The best puzzles, of course, make use of these abilities in different combinations, and such challenges are usually saved for last in each level. One may task you with traversing unpassable chasms using limited smaller orbs to power up switches for moving platforms or air vents, while another may require you to repeat light patterns by landing on the right pedestals without ever touching the ground between them. Some demand more of a deft hand than others, like when you must alternate between floating and teleporting while still in the air before markers disappear, but it’s never a matter of button-mashing. Keeping your cool is really the secret, rather than frantically moving as fast as you can.
Other puzzles involve turning three columns to correctly match symbols, but these are easy enough once you find the clues nearby. Only one grid-based puzzle feels out of place, being far more abstract than any of the others and making little use of your physical abilities. Its solution does make logical sense, but the clues are vague and it completely resets to a randomized pattern if you fail. Even after I understood what was needed, it gave my spatial cognition a run for its money. Nevertheless, this is the only outlier in terms of difficulty, as for the most part Omno is able to find the sweet spot between just challenging enough without becoming frustrating.

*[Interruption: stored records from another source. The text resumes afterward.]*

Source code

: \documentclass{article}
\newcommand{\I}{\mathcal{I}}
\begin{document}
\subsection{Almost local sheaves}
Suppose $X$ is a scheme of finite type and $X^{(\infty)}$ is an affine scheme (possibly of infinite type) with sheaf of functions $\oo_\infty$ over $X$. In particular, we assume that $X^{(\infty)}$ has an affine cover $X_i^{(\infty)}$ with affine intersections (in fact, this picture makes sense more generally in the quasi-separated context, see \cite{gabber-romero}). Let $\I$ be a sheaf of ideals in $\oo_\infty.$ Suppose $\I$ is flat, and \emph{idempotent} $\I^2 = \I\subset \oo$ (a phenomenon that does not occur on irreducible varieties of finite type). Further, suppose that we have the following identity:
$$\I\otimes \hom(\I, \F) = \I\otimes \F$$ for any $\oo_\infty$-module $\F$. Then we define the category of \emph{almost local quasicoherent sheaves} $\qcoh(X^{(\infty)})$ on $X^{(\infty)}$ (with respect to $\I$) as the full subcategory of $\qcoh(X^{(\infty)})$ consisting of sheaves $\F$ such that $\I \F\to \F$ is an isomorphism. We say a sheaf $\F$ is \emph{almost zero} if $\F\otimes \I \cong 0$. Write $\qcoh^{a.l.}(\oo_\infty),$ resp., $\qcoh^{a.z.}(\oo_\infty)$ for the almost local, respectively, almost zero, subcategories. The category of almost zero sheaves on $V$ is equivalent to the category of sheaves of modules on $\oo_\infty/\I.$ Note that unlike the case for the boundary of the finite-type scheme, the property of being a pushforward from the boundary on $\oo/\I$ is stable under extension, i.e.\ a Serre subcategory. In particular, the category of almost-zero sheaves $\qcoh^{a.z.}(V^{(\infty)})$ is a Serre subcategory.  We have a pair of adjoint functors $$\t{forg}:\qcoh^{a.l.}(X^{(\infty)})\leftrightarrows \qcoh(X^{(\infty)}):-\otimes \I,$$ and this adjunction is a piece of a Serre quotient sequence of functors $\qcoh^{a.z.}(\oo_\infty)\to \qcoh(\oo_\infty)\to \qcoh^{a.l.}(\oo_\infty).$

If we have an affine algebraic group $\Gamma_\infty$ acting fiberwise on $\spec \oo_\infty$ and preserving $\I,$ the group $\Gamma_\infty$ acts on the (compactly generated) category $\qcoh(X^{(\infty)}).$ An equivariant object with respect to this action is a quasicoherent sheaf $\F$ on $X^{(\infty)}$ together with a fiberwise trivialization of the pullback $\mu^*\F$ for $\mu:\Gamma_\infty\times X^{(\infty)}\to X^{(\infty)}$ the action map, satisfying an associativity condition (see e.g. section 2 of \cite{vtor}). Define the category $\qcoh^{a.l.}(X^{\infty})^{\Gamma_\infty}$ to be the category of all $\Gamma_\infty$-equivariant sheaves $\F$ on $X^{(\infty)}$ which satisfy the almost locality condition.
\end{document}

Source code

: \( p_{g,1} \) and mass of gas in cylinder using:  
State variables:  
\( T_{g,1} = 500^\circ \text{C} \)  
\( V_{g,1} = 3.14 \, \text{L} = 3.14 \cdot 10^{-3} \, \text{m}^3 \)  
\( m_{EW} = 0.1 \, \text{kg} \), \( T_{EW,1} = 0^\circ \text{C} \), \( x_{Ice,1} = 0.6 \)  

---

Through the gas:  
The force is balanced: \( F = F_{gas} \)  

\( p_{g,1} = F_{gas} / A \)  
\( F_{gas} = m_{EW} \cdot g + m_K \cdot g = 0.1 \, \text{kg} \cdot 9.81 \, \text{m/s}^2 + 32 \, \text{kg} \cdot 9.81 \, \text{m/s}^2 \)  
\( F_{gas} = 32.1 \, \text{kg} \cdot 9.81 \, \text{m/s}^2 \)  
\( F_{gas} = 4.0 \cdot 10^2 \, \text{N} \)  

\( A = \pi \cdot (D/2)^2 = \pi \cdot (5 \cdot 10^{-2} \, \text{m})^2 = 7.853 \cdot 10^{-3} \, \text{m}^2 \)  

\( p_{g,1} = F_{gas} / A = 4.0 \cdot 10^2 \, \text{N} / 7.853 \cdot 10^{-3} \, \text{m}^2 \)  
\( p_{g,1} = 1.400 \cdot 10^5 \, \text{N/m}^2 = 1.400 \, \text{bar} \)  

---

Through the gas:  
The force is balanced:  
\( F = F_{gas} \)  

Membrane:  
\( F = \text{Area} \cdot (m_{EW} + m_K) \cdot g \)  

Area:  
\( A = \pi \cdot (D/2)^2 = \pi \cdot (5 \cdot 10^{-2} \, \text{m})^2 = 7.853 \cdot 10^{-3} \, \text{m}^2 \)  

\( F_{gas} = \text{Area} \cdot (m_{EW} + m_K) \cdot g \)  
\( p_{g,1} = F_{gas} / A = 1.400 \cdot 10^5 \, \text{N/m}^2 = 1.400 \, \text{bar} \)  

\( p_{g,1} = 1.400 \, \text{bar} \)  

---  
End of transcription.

Accompanying all this action is a very sweet, almost ethereal soundtrack blending tonal synths with live instruments (violins, piano) and gently operatic female vocals. It rarely changes to suit a particular circumstance outside of the mesmerizing trips between levels, but for the most part this is a leisurely experience and the score makes for a very pleasant backdrop without ever being intrusive. Sound effects are limited beyond the changing pitter-patter of your own feet on different surfaces, but there’s enough ambient atmosphere to make these worlds come alive. Some tweets and croaks will make you feel right at home, while other chitters and wails serve as reminders that you’re not at home here at all. Your animal companion is largely silent, but will occasionally chip in with some endearing coos.
What I’ve avoided mentioning so far is that outside of composer Benedict Nichols, Omno is the work of a single person, Jonas Manke (and a whole lot of Kickstarter supporters). Lest anyone mistake my praise as being conditional “for a solo developer,” this is a game so polished and so enjoyable that it puts many of its higher-budgeted, bigger-staffed contemporaries to shame. The gameplay, though fun while it lasts, is a little on the slight side, and its barely-there narrative even slighter. But the experience is so charming, so stylish, so immersive, I’d have loved to spend far longer playing through even more worlds. (Where’s the lava, forest and water levels, Jonas?) Whether from one man or many, this is a delightful game I strongly recommend to anyone who appreciates a little actual adventure, and I’m glad to have this platform to help spread the word.